Make an exact copy of all the records that follow, apart from the pictures.

-=-=-

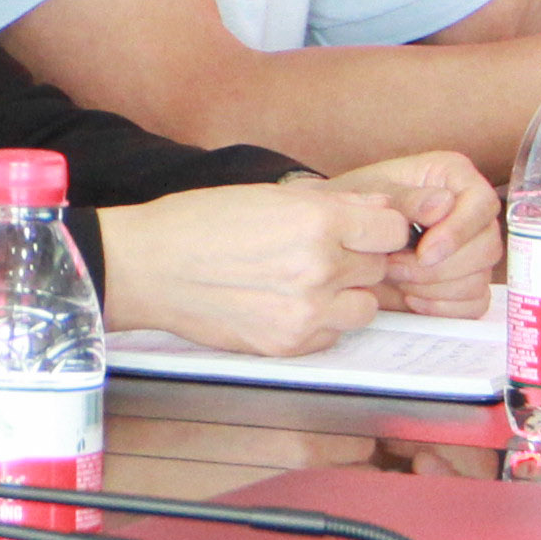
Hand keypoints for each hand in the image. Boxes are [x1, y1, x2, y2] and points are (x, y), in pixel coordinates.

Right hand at [92, 178, 406, 354]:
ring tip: (304, 283)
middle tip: (314, 253)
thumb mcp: (267, 195)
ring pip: (365, 307)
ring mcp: (307, 311)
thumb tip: (381, 209)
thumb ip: (332, 204)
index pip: (392, 229)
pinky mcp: (291, 344)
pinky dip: (320, 322)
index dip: (376, 227)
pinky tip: (284, 304)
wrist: (149, 268)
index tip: (359, 230)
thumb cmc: (200, 223)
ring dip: (345, 295)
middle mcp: (319, 267)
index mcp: (315, 220)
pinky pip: (334, 335)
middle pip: (378, 267)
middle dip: (356, 259)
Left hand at [326, 152, 501, 314]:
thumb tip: (443, 203)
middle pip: (487, 247)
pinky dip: (443, 306)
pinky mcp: (467, 281)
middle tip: (394, 266)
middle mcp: (469, 212)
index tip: (424, 252)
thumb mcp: (369, 195)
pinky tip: (411, 297)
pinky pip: (475, 302)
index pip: (483, 203)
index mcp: (452, 177)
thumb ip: (405, 199)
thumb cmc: (354, 209)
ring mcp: (472, 249)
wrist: (337, 242)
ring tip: (395, 277)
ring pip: (479, 278)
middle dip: (439, 267)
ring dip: (434, 287)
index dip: (459, 232)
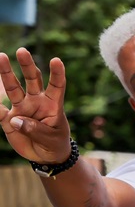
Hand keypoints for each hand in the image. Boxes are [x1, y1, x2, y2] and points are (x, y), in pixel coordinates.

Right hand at [0, 49, 72, 163]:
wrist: (45, 156)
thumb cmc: (54, 143)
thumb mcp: (51, 139)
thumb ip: (36, 130)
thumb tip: (15, 119)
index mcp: (53, 104)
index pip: (56, 86)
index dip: (57, 74)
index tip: (56, 60)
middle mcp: (36, 101)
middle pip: (32, 80)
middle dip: (27, 65)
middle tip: (22, 50)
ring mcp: (21, 108)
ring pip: (13, 88)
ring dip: (6, 74)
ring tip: (0, 56)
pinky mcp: (8, 118)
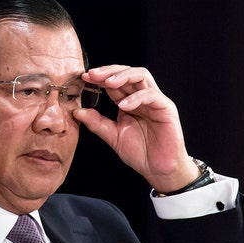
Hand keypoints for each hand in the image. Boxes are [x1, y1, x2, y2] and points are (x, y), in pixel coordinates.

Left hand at [73, 65, 199, 192]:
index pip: (115, 82)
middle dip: (109, 71)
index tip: (84, 78)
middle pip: (127, 72)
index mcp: (129, 102)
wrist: (158, 170)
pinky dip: (136, 97)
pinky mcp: (166, 108)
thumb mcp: (113, 136)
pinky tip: (123, 105)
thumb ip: (97, 123)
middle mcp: (142, 97)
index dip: (100, 77)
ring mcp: (155, 101)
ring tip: (108, 83)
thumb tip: (77, 112)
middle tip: (93, 75)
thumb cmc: (141, 153)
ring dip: (123, 76)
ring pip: (141, 76)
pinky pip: (151, 95)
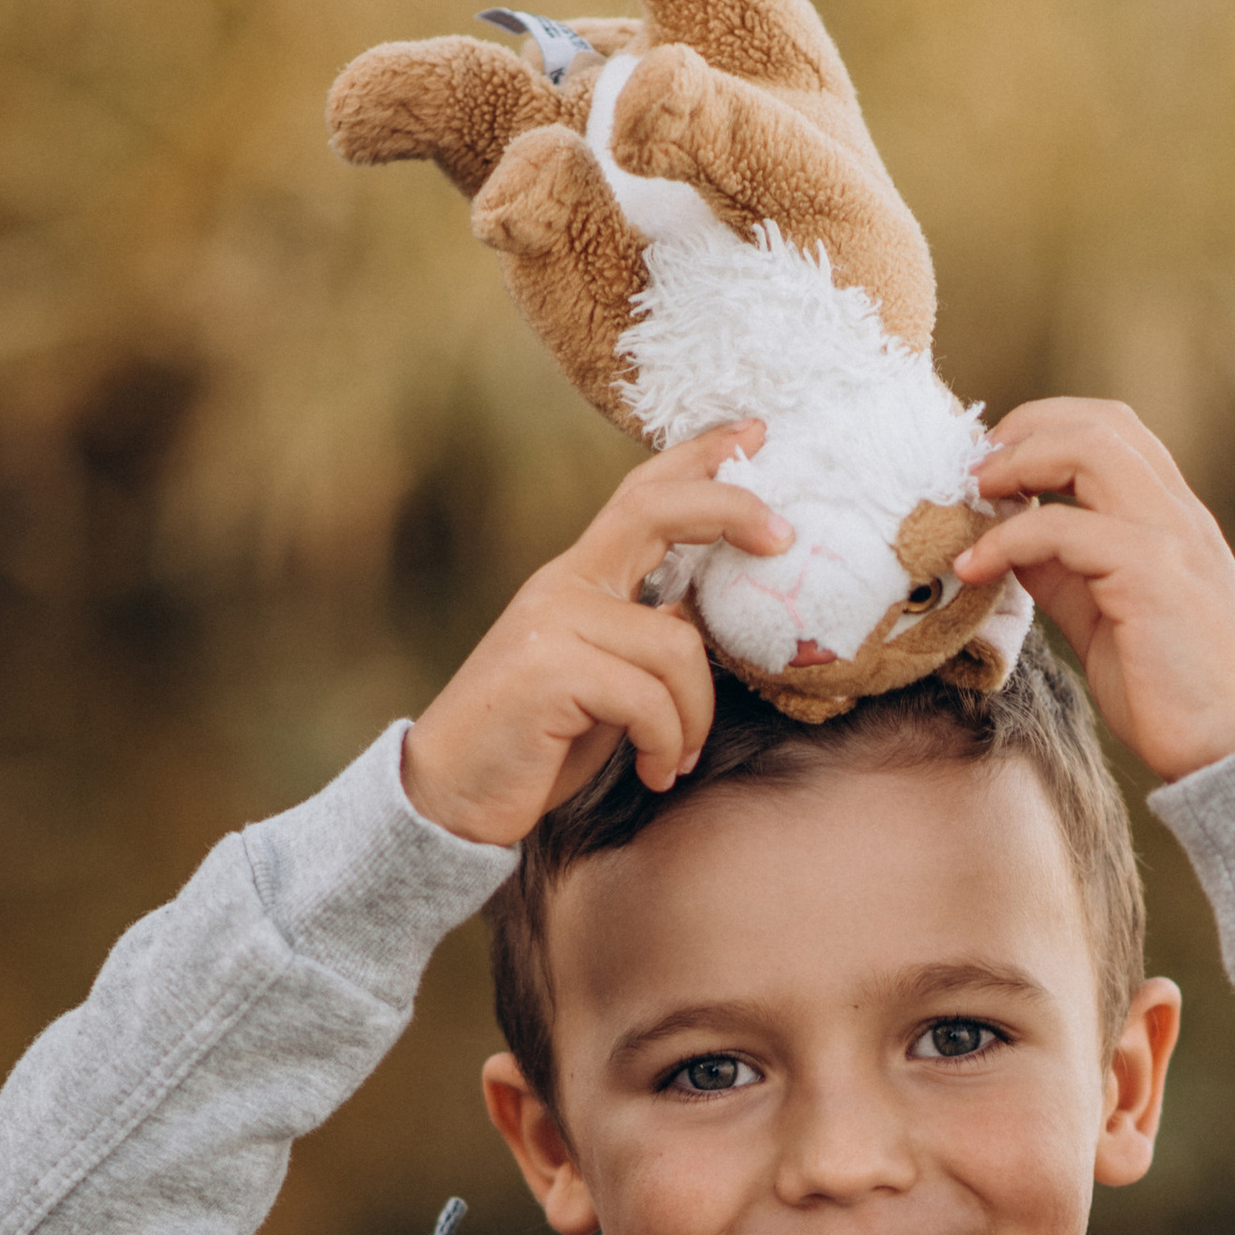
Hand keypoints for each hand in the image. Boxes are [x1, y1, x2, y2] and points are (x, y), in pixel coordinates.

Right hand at [402, 427, 791, 847]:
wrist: (451, 798)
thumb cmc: (534, 746)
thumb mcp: (602, 684)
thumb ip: (642, 643)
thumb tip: (694, 622)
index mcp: (575, 581)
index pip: (640, 498)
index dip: (698, 460)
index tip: (754, 436)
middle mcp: (561, 586)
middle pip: (655, 512)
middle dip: (729, 508)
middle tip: (783, 536)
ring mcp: (551, 622)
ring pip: (675, 647)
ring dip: (695, 716)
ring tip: (678, 760)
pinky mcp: (548, 670)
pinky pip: (649, 701)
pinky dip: (667, 744)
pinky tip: (657, 773)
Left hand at [954, 400, 1234, 783]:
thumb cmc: (1175, 696)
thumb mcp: (1105, 619)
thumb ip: (1065, 574)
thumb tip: (1007, 542)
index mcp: (1173, 518)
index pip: (1112, 431)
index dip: (1043, 429)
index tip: (989, 467)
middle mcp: (1178, 514)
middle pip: (1099, 423)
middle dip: (1023, 430)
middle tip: (969, 471)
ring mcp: (1171, 538)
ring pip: (1091, 449)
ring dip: (1018, 462)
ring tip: (971, 497)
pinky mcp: (1153, 575)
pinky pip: (1065, 528)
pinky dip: (1008, 538)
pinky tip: (974, 567)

-=-=-

§ **Solution to the problem**
Hand keypoints for each hand in the image. Boxes are [x1, y1, x2, y2] and points are (x, y), in pixel coordinates.

Right hand at [92, 178, 406, 354]:
ring tip: (304, 283)
middle tip: (314, 253)
thumb mcp: (267, 195)
ring pip: (365, 307)
ring mcp: (307, 311)
thumb tip: (381, 209)
thumb ip: (332, 204)
index pip: (392, 229)
pinky mcp: (291, 344)
pinky dip: (320, 322)
index dip: (376, 227)
pinky tip: (284, 304)
wrist: (149, 268)
index tip: (359, 230)
thumb cmc: (200, 223)
ring dip: (345, 295)
middle mcp: (319, 267)
index mcp: (315, 220)
pinky pip: (334, 335)
middle pip: (378, 267)
middle dip: (356, 259)
Left hand at [326, 152, 501, 314]:
thumb tip: (443, 203)
middle pip: (487, 247)
pinky dip: (443, 306)
pinky mcp: (467, 281)
middle tip: (394, 266)
middle mcp: (469, 212)
index tip: (424, 252)
thumb mcp: (369, 195)
pinky tip: (411, 297)
pinky pip: (475, 302)
index pip: (483, 203)
index mcp: (452, 177)
thumb ip: (405, 199)
thumb cmc: (354, 209)
ring mcp: (472, 249)
wrist: (337, 242)
ring tip: (395, 277)
ring pip: (479, 278)
middle dip: (439, 267)
ring dip: (434, 287)
index dip: (459, 232)
Hand keypoints for each hand in the image. Boxes are [x1, y1, x2, y2] and points are (x, y), in pixel coordinates.

Right hand at [0, 49, 72, 163]:
wrist: (45, 156)
thumb cmc: (54, 143)
thumb mcp: (51, 139)
thumb ip: (36, 130)
thumb tip: (15, 119)
index mcp: (53, 104)
index pip: (56, 86)
index dip: (57, 74)
index tip: (56, 60)
middle mcp: (36, 101)
middle pip: (32, 80)
middle dip: (27, 65)
middle tip: (22, 50)
ring mcp: (21, 108)
ring pip: (13, 88)
ring dip: (6, 74)
ring tip: (0, 56)
pinky mcp: (8, 118)
Hand keypoints for each hand in the image. Boxes are [x1, y1, x2, y2] and points are (x, y), in pixel coordinates.

Left hand at [73, 65, 199, 192]:
index pip: (115, 82)
middle dip: (109, 71)
index tip: (84, 78)
middle pip: (127, 72)
index mcp: (129, 102)
wrist: (158, 170)
pinky dip: (136, 97)
pinky mcp: (166, 108)
thumb mcp: (113, 136)
pinky tip: (123, 105)
thumb ip: (97, 123)
middle mcp: (142, 97)
index dip: (100, 77)
ring mcp: (155, 101)
ring tip: (108, 83)
thumb tip: (77, 112)
middle tip: (93, 75)
thumb cmc: (141, 153)
ring dip: (123, 76)
ring pip: (141, 76)
pinky pip: (151, 95)
Hand keypoints for each hand in the image. Boxes are [x1, y1, x2, y2] and points are (x, y), in pixel coordinates.

Right hand at [402, 427, 791, 847]:
wrist: (451, 798)
thumb cmc: (534, 746)
thumb mcp: (602, 684)
thumb ip: (642, 643)
thumb tip: (694, 622)
index mcp: (575, 581)
index pip: (640, 498)
index dip: (698, 460)
index tip: (754, 436)
middle mcp: (561, 586)
middle pip: (655, 512)
middle dip: (729, 508)
middle tip: (783, 536)
ring mcp: (551, 622)
ring pip: (675, 647)
ring dip: (695, 716)
ring tip: (678, 760)
pinky mcp: (548, 670)
pinky pip: (649, 701)
pinky dip: (667, 744)
pinky tip: (657, 773)
Left hand at [954, 400, 1234, 783]:
thumb cmc: (1175, 696)
thumb mcp: (1105, 619)
thumb ip: (1065, 574)
thumb tip: (1007, 542)
index mcp: (1173, 518)
index pip: (1112, 431)
index dip: (1043, 429)
index tip: (989, 467)
middle mcp: (1178, 514)
middle pip: (1099, 423)
middle dip: (1023, 430)
middle tip: (969, 471)
ring mcp: (1171, 538)
ring pip: (1091, 449)
ring dip: (1018, 462)
ring tip: (971, 497)
pinky mcp: (1153, 575)
pinky pip: (1065, 528)
pinky dip: (1008, 538)
pinky tip: (974, 567)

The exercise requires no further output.